FYI that little bulge along my scar line that kind of looks like there could be a boob there is just fluid building up after my drains were removed. Eventually that went away.
 This second picture is during the fifth week. This is when I quit running at the gym and basically stopped wearing a shirt except for going to work. I rarely left the house at this point because I hated wearing cloths. I used a lot of creams and burn stuff but most of these either soaked through my shirt or made my shirt stick to my burn. Neither of which were great options. This was the biggest test of my strength and will power that I have ever faced. My radiation appointments were mid afternoon and by the sixth week I ended up just going home after instead of going back to work for another hour. Looking back I realize that I probably should have just stayed home once it go this bad so that I didn't have to wear a shirt and could have just had burn cream on it all the time. I'm not sure what I was thinking! Oh and if you are wondering what that little bump is on my left side is, that is my Port-a-cath. Its what they use to give me my Chemo. They would take this needle thing and poke through my skin into that device which went into my vain. I kept that stupid thing for nearly two years. I was so happy to see that go!
Next up the end result of all my treatments and surgery's!

Thursday, November 1, 2012

And Then There Were None!

Well as you know the next faze of my treatment was a mastectomy. The type of surgery you have depends on a lot of things. Part of it depends on the type of cancer you have and what stage, part of it on all the other factors like whether or not you are BRCA1 and part of just depends on your personal preference. Even before we knew what the doctors would recommend Shawn and I knew that a bilateral mastectomy was what we wanted. Being in my 20's and having three young girls we knew we wanted to do everything we could to raise my chances of a long life.

I'll be honest the worst part about the mastectomy was waking up from anesthesia. I opted to do my surgery as a same day outpatient surgery. My amazing surgeon told me up front that most people couldn't handle that and that after the surgery if I decided it was too much I could stay but if I really wanted to go home that day she would let me. It took a couple hours to get up and going after and I did puke a couple of times but I went home and I'm glad I did. I was so much more comfortable at home than I would have been in the hospital plus I had my amazing husband to help with my drains.

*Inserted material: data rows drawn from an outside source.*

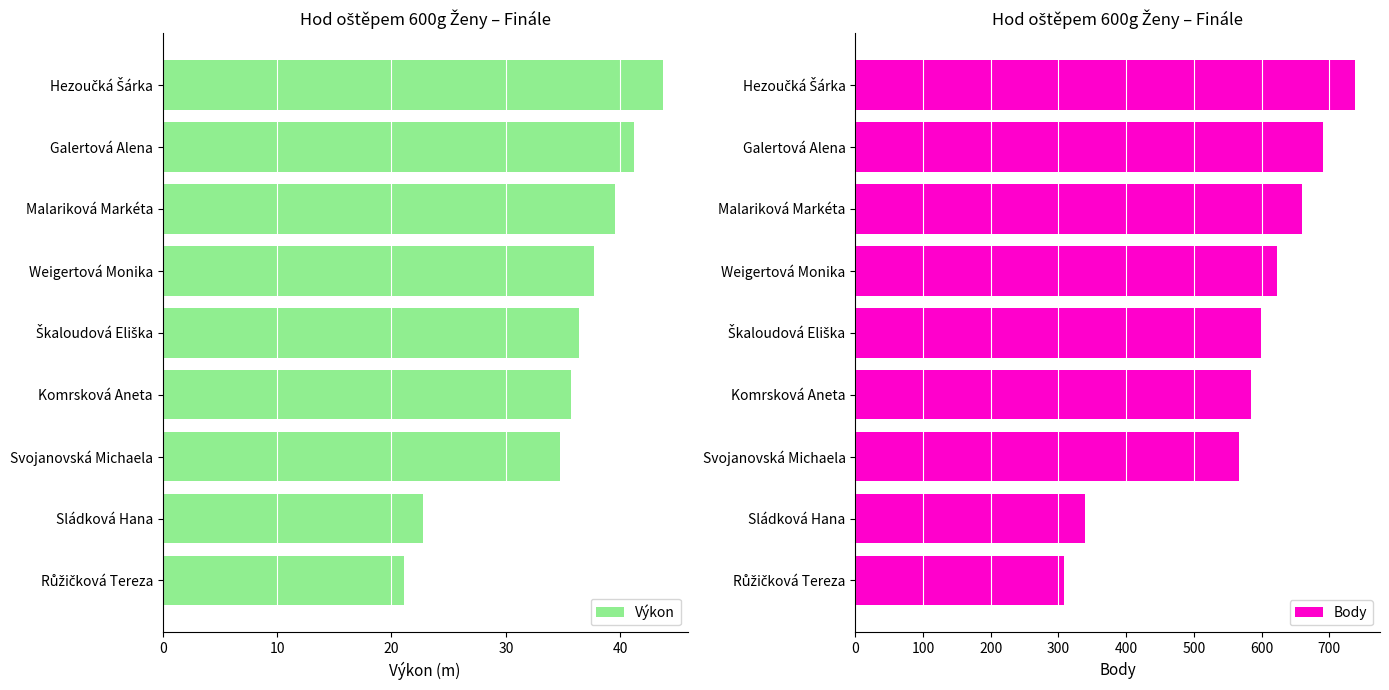

List the series in order of their peak value, highest first.

Body, Výkon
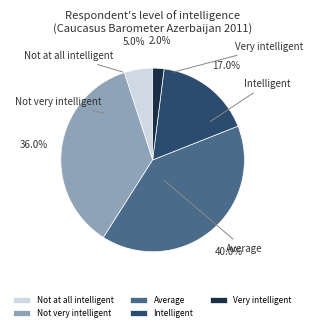

Which has a higher value, Intelligent or Average?

Average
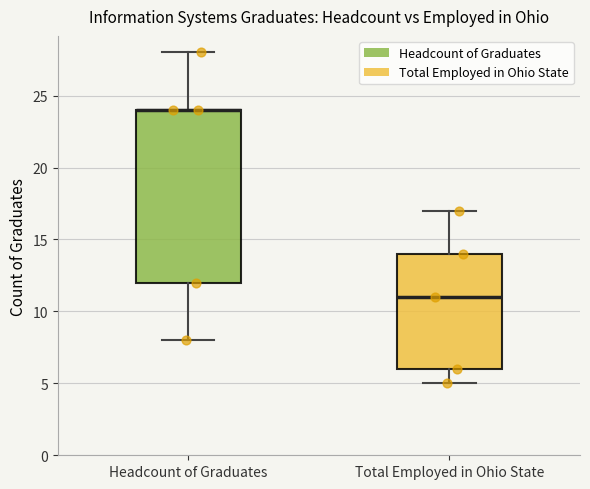

Reading left to right, transcribe this box plot: for each box, give where its median line is, the range the box spans, and where its two whiskers end, as read against the y-axis. The values are not printed on the chart, so give them approximately, as read against the axis.

Headcount of Graduates: median 24 (drawn on the box's upper edge), box 12 to 24, whiskers 8 to 28
Total Employed in Ohio State: median 11, box 6 to 14, whiskers 5 to 17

I'll be honest. I tried to prepare myself for this by looking at pictures online. I felt like I was mentally prepared before hand but I just never really knew how I would feel once it was done. As it turns out I was fine with it. I was actually relieved to have them gone. After all they were trying to kill me. The following picture was taken as soon as the anesthesia had worn off enough that I could get up and around without wanting to throw up.  
 When the time came to take off the bandages I was a little scared. Mostly because I was afraid what Shawn would think. He insisted on taking them off for me. He knows me well enough to know that I can't take off a band-aid myself much less all of this. He took off all the bandages and he never blinked. He was amazing!

The biggest hassle about having a mastectomy was the drains. They are gross and  I was always afraid I might rip them out. You have to get creative to find ways to keep them attached but out of the way. Most of the time they were pinned inside my shirt but other times I had to get more creative. When it came time to shower I had to find a way to keep them from pulling out that didn't involve me trying to juggle them. My FRTI lanyards came in very handy for this. LOL
I wish we had my nice new camera at this point because we could have had a lot of fun taking pictures of what came out of those drains! But more iphone pictures will have to do.
All in all this was probably the easiest part of my treatments. I realize that's not the case for many women but for me it wasn't bad at all. I'll post pictures of everything after it healed a couple of blogs from now. The next phase was the worst for me.